Carl: you gotta learn to go just a little bit easier. I may not have much experience with Napster - but then again it's not all that complicated or difficult to learn and use. And yes, I have based my comments on my "limited" experience. So what. I'm still entitled to an opinion. Plus you missed the point of my comment about another "format war". It was meant as a joke about the music industry crying the blues while they are planning for yet another super-duper profit making venture. And they did make huge profits when they introduced CDs (with "prefect sound forever") and had everyone replacing all their LPs. However, I do agree with you that with the mp3's and CD-R's it's going to be much harder for the music industry to launch their next improvement on prefection.

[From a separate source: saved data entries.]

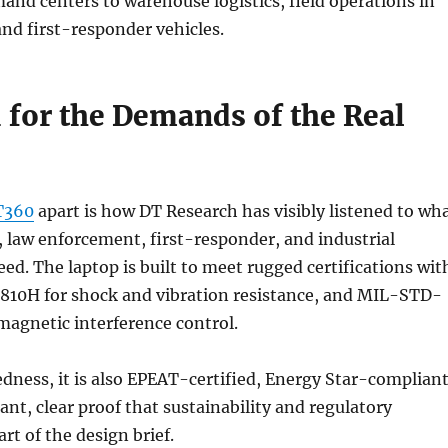
and centers to warehouse logistics, field operations in
nd first-responder vehicles.
 for the Demands of the Real
T360
apart is how DT Research has visibly listened to wh
y, law enforcement, first-responder, and industrial
eed. The laptop is built to meet rugged certifications wit
10H for shock and vibration resistance, and MIL-STD-
magnetic interference control.
dness, it is also EPEAT-certified, Energy Star-compliant
t, clear proof that sustainability and regulatory
t of the design brief.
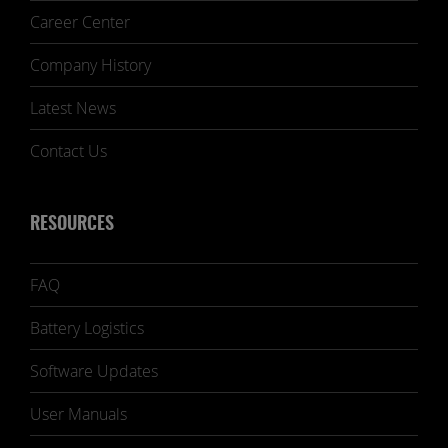
Career Center
Company History
Latest News
Contact Us
RESOURCES
FAQ
Battery Logistics
Software Updates
User Manuals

Round and round we go. Fpeel (any relation to Mrs. Peel?) once again brings the courts into the picture (haven't we had enough of the courts showing us what's fair?) and again I say who cares? The record companies would have us believe that they're protecting the high holy copyrighted works of their oh so talented preformers. Oh really? Did you ever see the documentary film about the artist R. Crumb? In the film he tells the story of his most famous illustration, the cover for the Janis Joplin recording "Cheap Thrills". Oh yes it's copyrighted, by Columbia Records. They paid him $600 for his work, thank you and he hasn't seen another dime since. All perfectly legal and all rather unjust. Or how about this scenario: I own a vinyl copy of a Van Morrison recording, purchased legally many years ago. I'd like to have a digital verison of this record to play on my CD boombox while working in the garage. I download the mp3s from Napster and burn a CD on my computer. What law have I broken? Not paying twice for the same recording? There are users and abusers for just about anything, Napster included. I personally feel that many the younger people downloading songs from Napster would not have purchased the CDs but rather would be just as happy to listen to the radio. And there's people like myself, who have hugh music collections and use Napster as just another source for checking out some tunes.